### Tekstfragment

U draagt uw later boek op aan uw zonen. Al de voorgaande vaststellingen moeten u toch somber stemmen, zeker als vader?

9783944305455-de-300.jpgAbsoluut. Als historicus vind ik het boeiend deze dingen te observeren en parallellen te zoeken met vergelijkbare toestanden in het verleden. Maar als vader raakt de idee me dat mijn kinderen opgroeien in een beschaving die op haar einde loopt. Het was voor mij alvast een belangrijke reden om naar Polen te komen. Op die manier kan ik ervoor zorgen dat ze opgroeien in een samenleving die Europees is, stukken meer toch dan tot wat het Westen verworden is.

Europese omgeving

Hoe hebt u die verhuis beleefd. Ander land, andere taal,…?

Ik moet bekennen dat toen ik naar hier kwam, ik niet over een grondige kennis van Midden- en Oost-Europa beschikte. Tot dan was mijn leven eerder op de Atlantische wereld afgestemd, in het bijzonder Frankrijk en Groot-Brittannië. Het was dan ook een aangename verrassing te kunnen vaststellen dat een zin voor tradities en levensgevoel bestaat die ik enkel in mijn kindertijd ervaren heb. Ondanks de taalbarrière oogt Polen Europeser dan België. Er is de aanwezigheid van de katholieke traditie die de samenleving kenmerkt (“prägt”), de hoffelijkheid van de mensen, maar ook de lage graad van criminaliteit, iets wat vandaag ondenkbaar is in Brussel, Luik of mijn eigen thuisstad Verviers.

Stel dat we als Europeanen de cyclus waarin we ons bevinden toch willen doorbreken voor, zeg maar, een imperiale toekomst. Wat zijn hiervoor de voorwaarden?

### Gegevens voor analyse
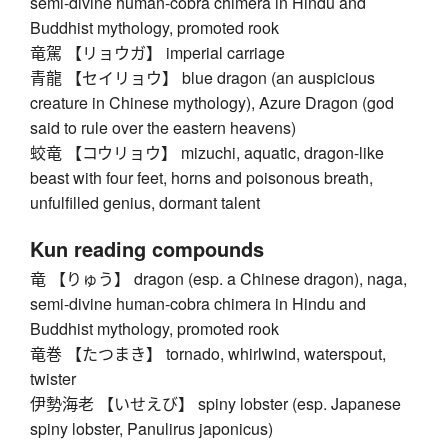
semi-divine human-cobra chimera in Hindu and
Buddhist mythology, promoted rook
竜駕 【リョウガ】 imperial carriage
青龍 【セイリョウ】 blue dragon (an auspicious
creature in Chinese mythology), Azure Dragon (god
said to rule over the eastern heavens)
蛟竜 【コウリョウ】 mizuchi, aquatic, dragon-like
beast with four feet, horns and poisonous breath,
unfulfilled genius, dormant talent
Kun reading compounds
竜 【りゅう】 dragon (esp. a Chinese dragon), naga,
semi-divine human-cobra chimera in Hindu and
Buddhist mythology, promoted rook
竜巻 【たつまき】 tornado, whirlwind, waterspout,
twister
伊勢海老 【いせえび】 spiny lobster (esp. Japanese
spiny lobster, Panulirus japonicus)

==

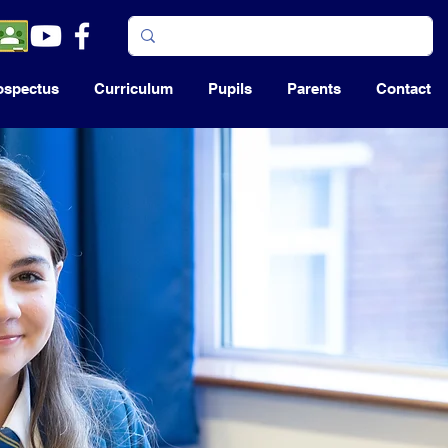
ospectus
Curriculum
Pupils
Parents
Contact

### Opdracht A
Citeer uit het interview alles van "Hoe hebt u die" tot en met "eigen thuisstad Verviers.".
### Opdracht B
Waarop was het leven van de geïnterviewde volgens het interview afgestemd vóór de komst naar Polen?

### Schriftelijk antwoord A
Hoe hebt u die verhuis beleefd. Ander land, andere taal,…?

Ik moet bekennen dat toen ik naar hier kwam, ik niet over een grondige kennis van Midden- en Oost-Europa beschikte. Tot dan was mijn leven eerder op de Atlantische wereld afgestemd, in het bijzonder Frankrijk en Groot-Brittannië. Het was dan ook een aangename verrassing te kunnen vaststellen dat een zin voor tradities en levensgevoel bestaat die ik enkel in mijn kindertijd ervaren heb. Ondanks de taalbarrière oogt Polen Europeser dan België. Er is de aanwezigheid van de katholieke traditie die de samenleving kenmerkt (“prägt”), de hoffelijkheid van de mensen, maar ook de lage graad van criminaliteit, iets wat vandaag ondenkbaar is in Brussel, Luik of mijn eigen thuisstad Verviers.

### Schriftelijk antwoord B
Op de Atlantische wereld, in het bijzonder Frankrijk en Groot-Brittannië.